(Saved entries)
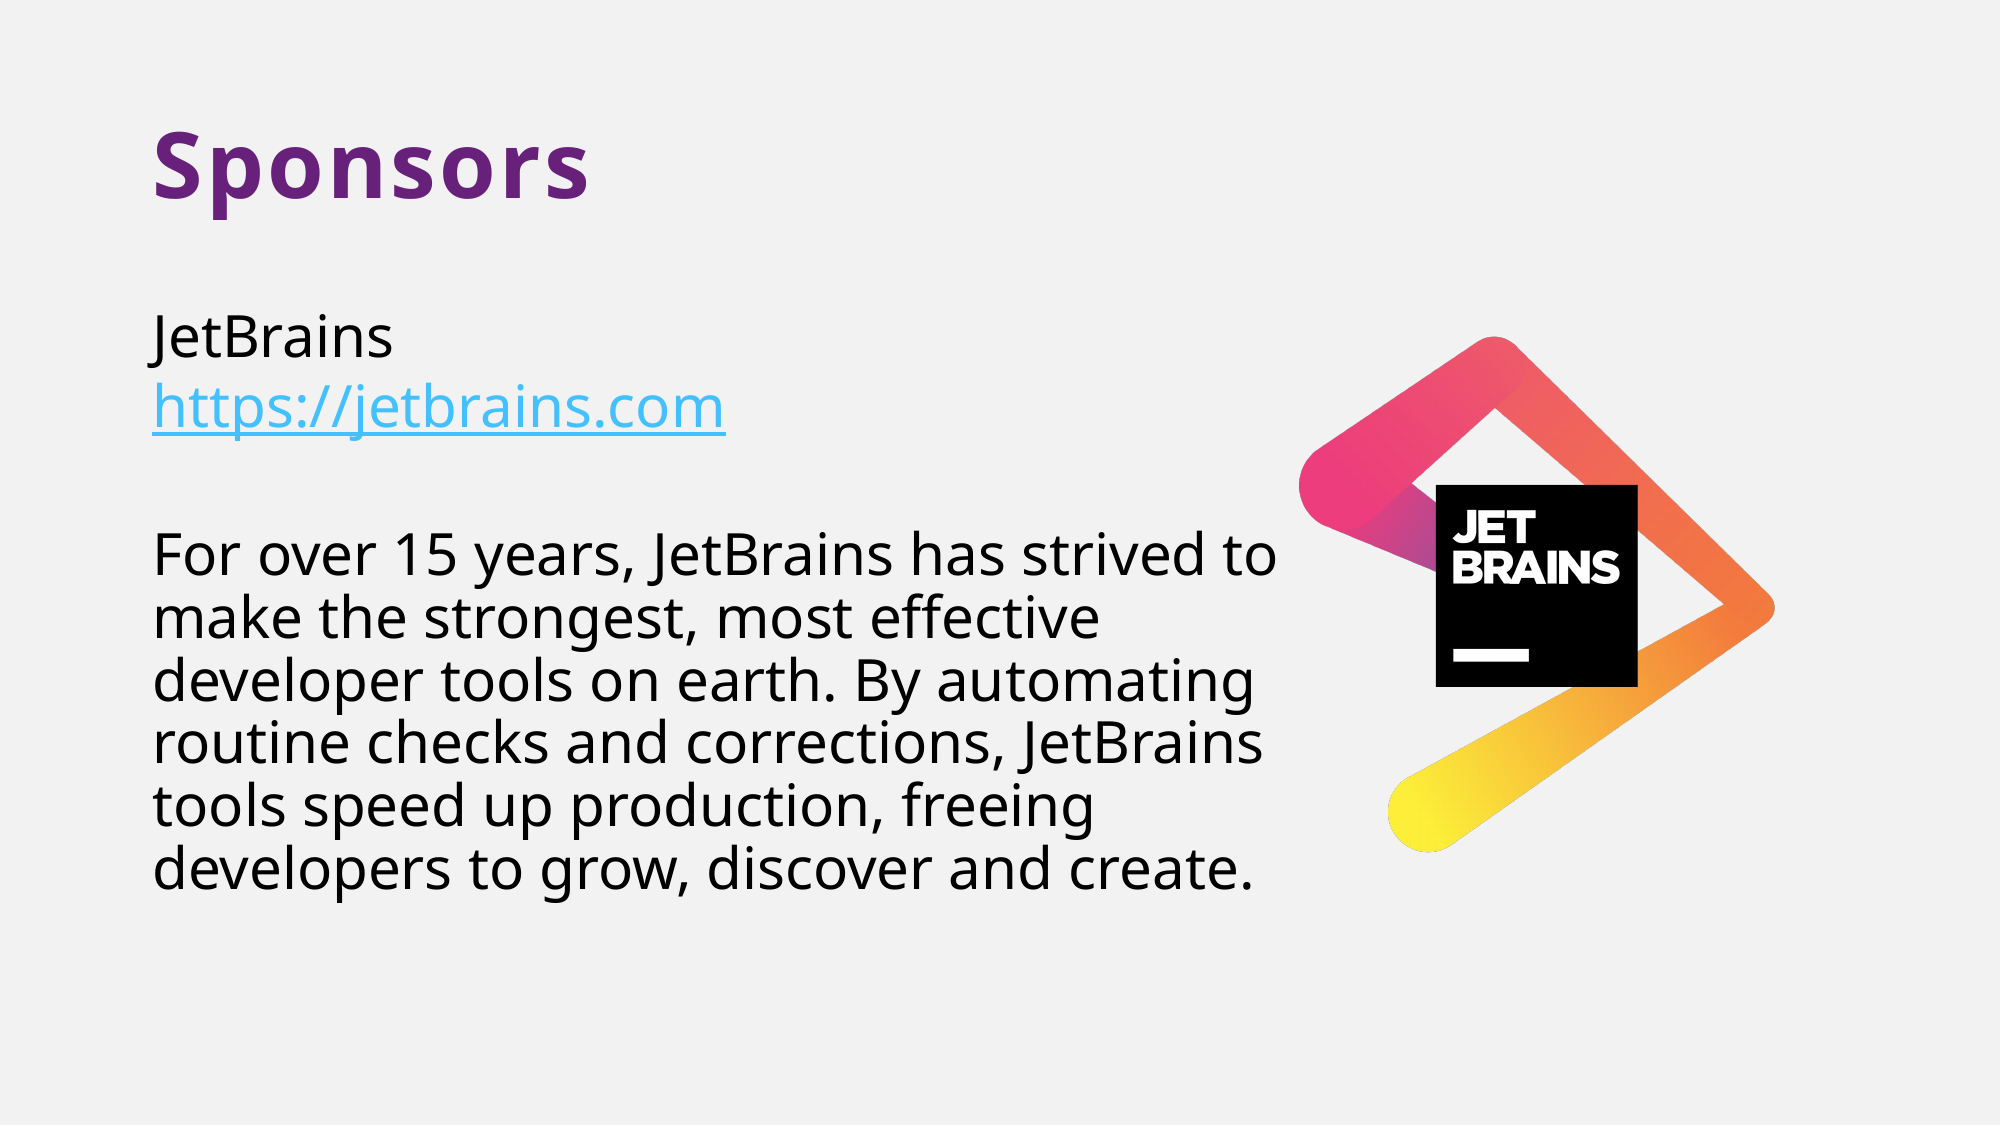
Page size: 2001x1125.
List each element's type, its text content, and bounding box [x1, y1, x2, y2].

title Sponsors [137, 59, 1863, 278]
list JetBrains https://jetbrains.com For over 15 years, JetBrains has strived to make the strongest, most effective developer tools on earth. By automating routine checks and corrections, JetBrains tools speed up production, freeing developers to grow, discover and create. [137, 299, 1300, 1014]
picture [1299, 315, 1814, 874]
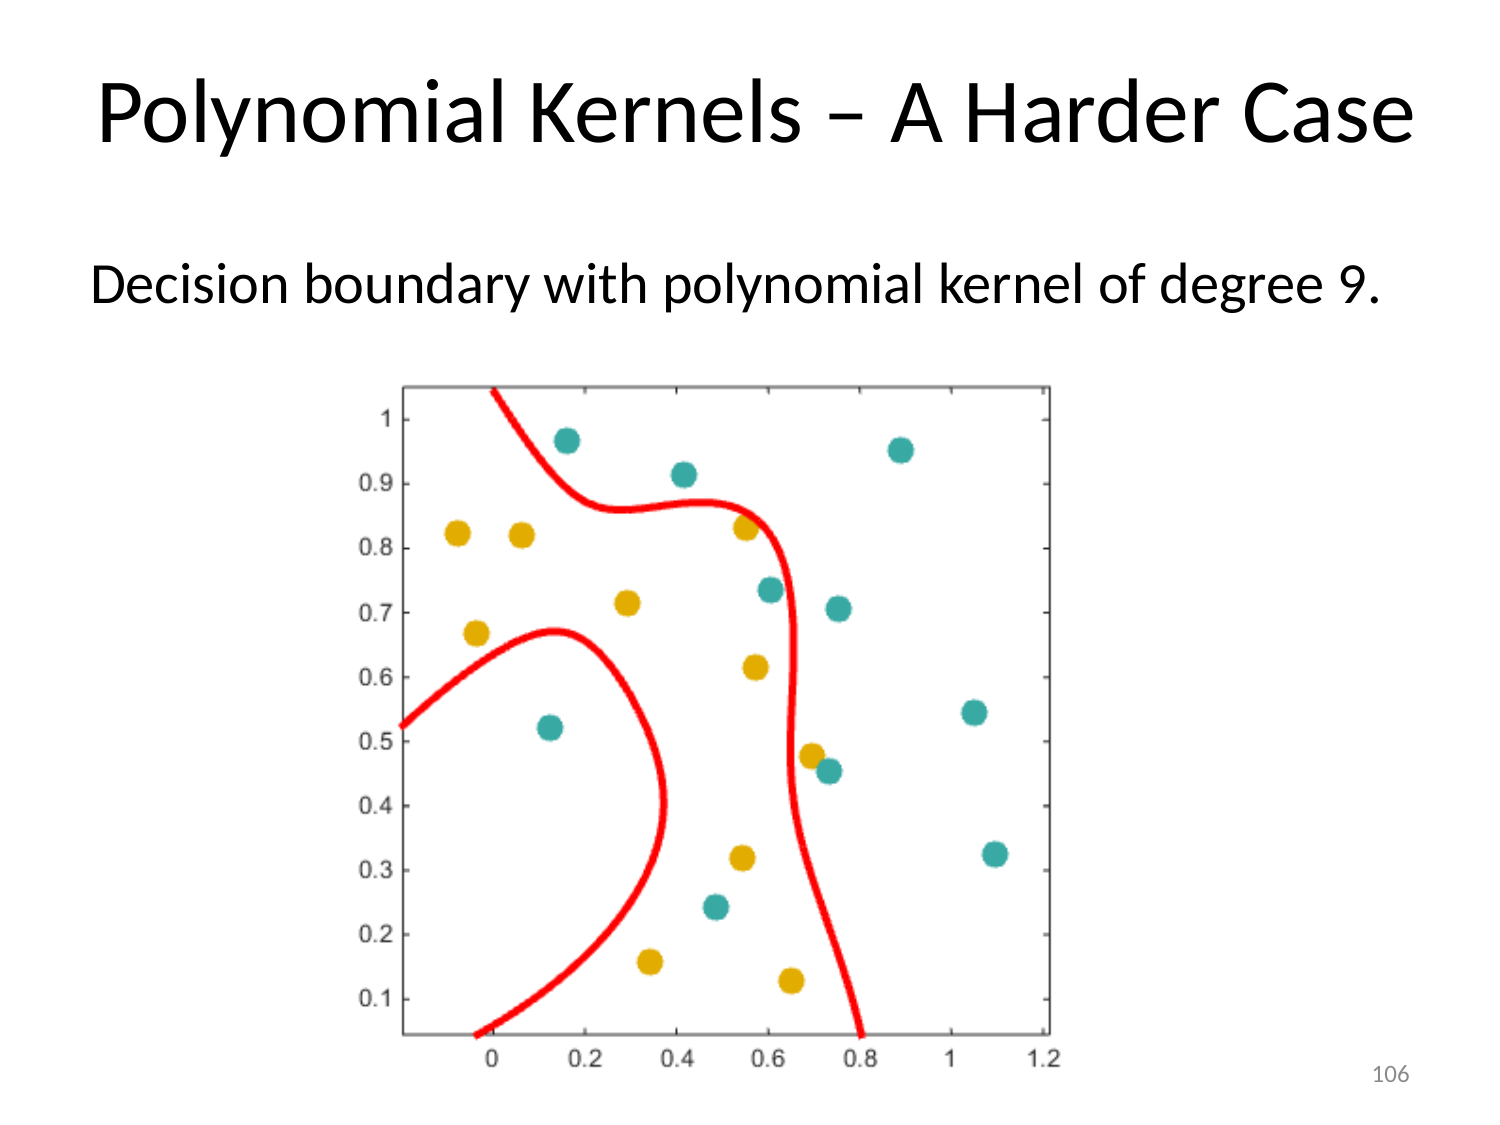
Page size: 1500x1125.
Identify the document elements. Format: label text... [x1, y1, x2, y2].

* **Task description**
Each record should be printed exactly as it appears, leaving the pictures out.

* **Solution below**
Page size: 2001x1125.
List each element's type, its text content, and bounding box [x1, y1, x2, y2].

title Sponsors [137, 59, 1863, 278]
list JetBrains https://jetbrains.com For over 15 years, JetBrains has strived to make the strongest, most effective developer tools on earth. By automating routine checks and corrections, JetBrains tools speed up production, freeing developers to grow, discover and create. [137, 299, 1300, 1014]
picture [1299, 315, 1814, 874]
Page size: 1500x1125.
Identify the document elements. Format: label text... [x1, y1, x2, y2].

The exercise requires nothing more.